- [Problem details]
Your task is to copy every line of the records below that contains "дорожного".

___ Data for analysis ___

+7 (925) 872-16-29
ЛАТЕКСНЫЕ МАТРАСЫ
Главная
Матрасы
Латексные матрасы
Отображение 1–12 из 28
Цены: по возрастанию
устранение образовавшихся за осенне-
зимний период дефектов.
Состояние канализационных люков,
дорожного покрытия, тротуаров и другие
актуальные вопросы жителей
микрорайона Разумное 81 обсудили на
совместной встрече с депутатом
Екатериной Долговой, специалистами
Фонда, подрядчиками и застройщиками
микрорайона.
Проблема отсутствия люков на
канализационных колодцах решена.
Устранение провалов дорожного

___
___ Data for analysis ___

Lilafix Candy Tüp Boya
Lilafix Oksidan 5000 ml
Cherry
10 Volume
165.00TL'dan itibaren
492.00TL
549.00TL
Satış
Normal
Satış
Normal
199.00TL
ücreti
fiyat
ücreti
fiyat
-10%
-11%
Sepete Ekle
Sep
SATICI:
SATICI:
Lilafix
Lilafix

___
___ Data for analysis ___

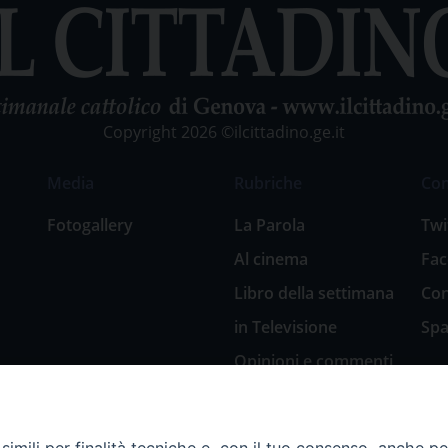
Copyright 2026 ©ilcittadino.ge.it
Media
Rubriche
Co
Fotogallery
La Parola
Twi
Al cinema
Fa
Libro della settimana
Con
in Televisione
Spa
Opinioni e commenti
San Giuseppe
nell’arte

___

- [Task answer]
дорожного покрытия, тротуаров и другие
Устранение провалов дорожного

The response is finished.